ASSIGNMENT: Tally up the lines in the material where the word "down" appears, then give the total and nothing else.

SUPPLIED ENTRIES:
'''
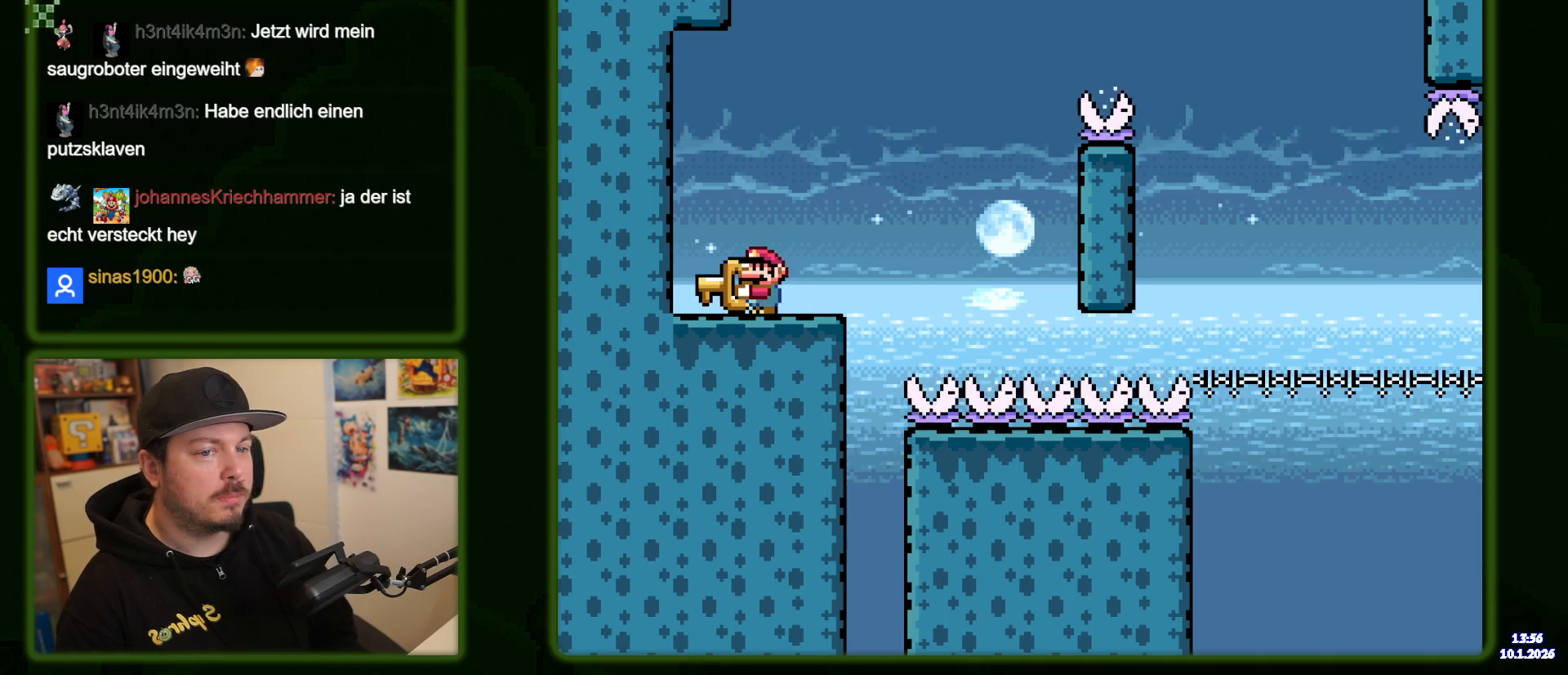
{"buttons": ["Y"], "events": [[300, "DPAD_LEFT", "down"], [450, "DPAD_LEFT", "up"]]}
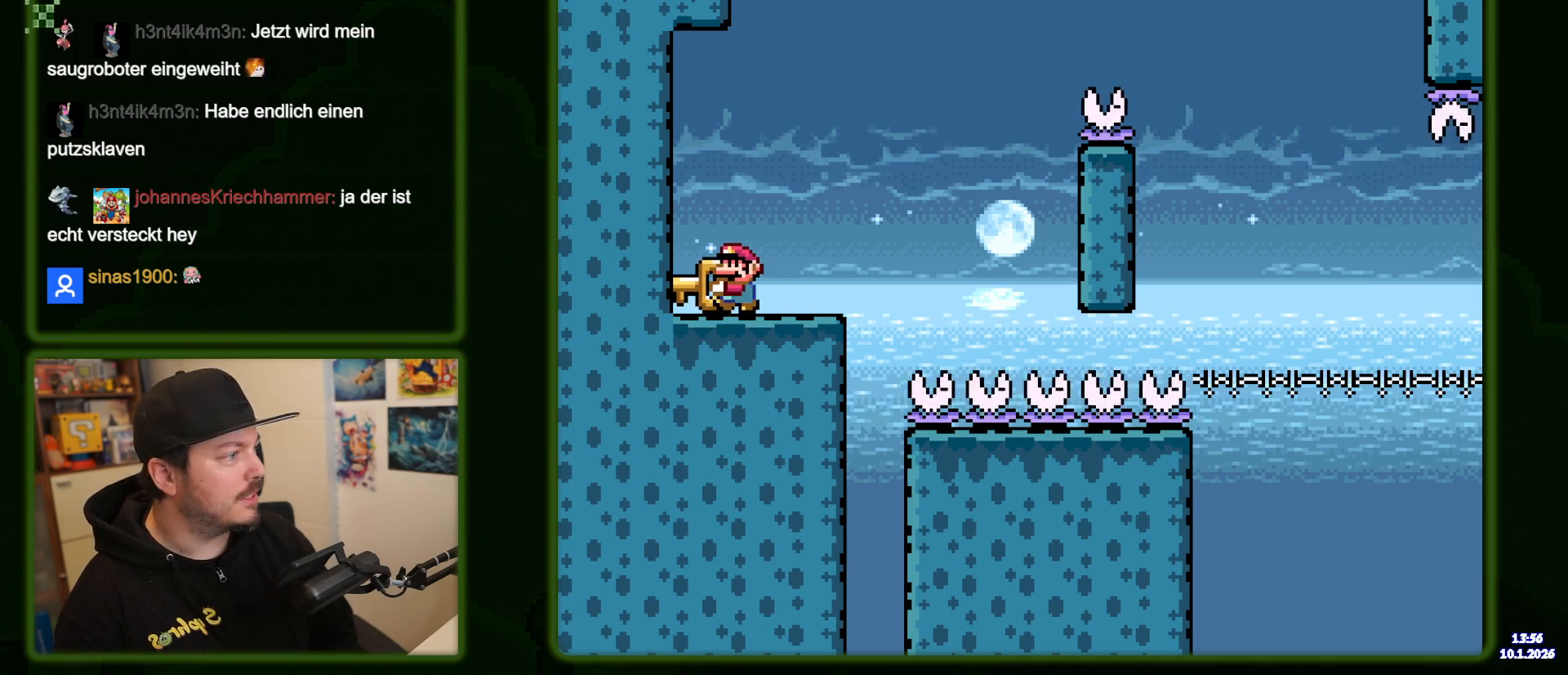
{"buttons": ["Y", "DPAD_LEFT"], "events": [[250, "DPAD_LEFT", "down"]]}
'''
'''
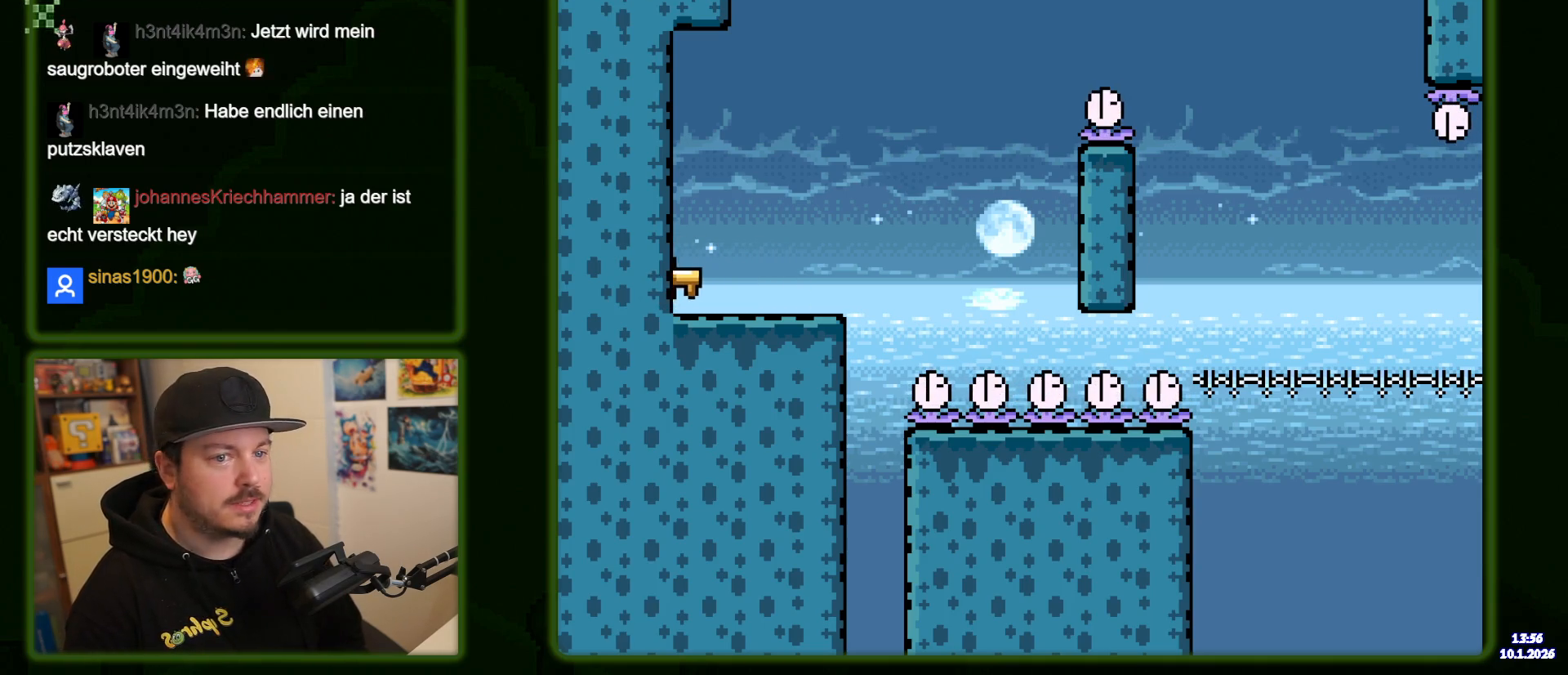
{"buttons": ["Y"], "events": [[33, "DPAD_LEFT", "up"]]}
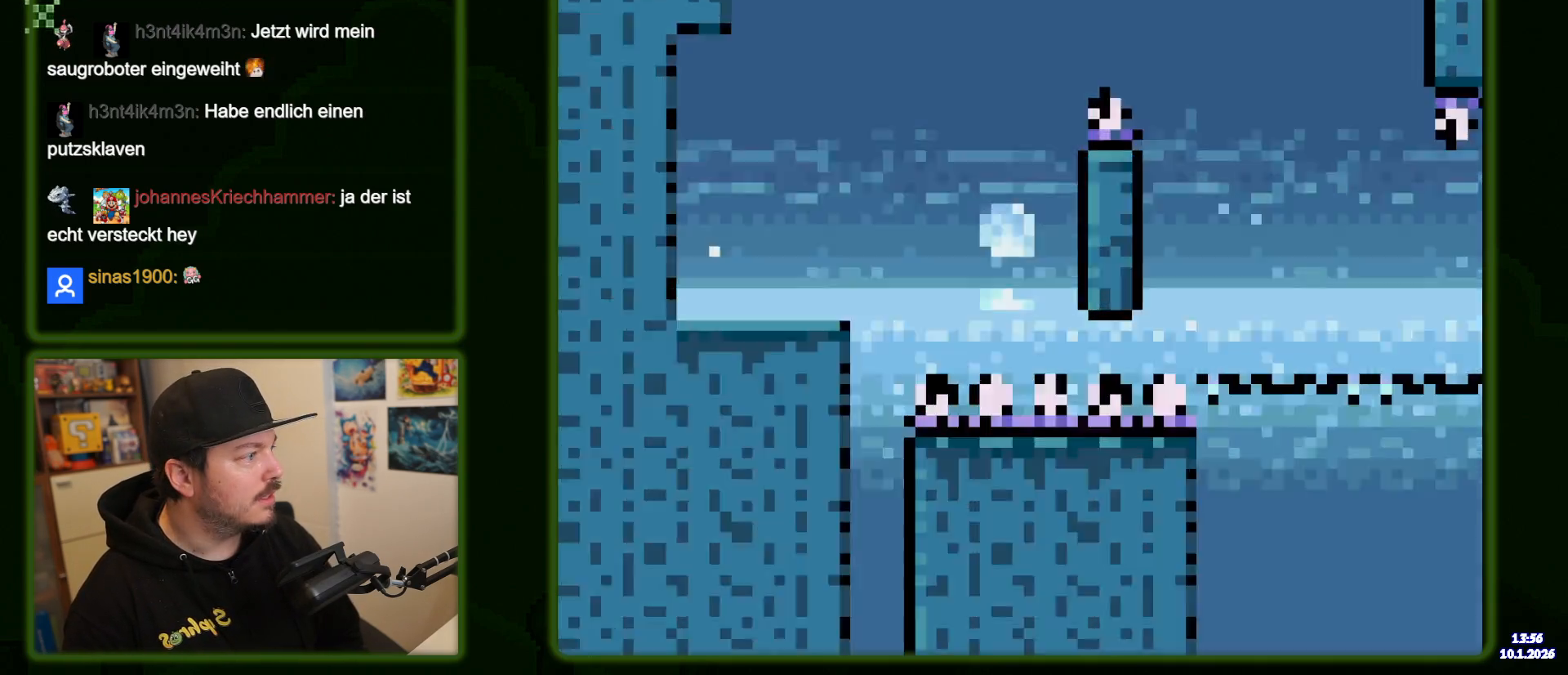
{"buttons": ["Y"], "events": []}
'''
REPLY: 2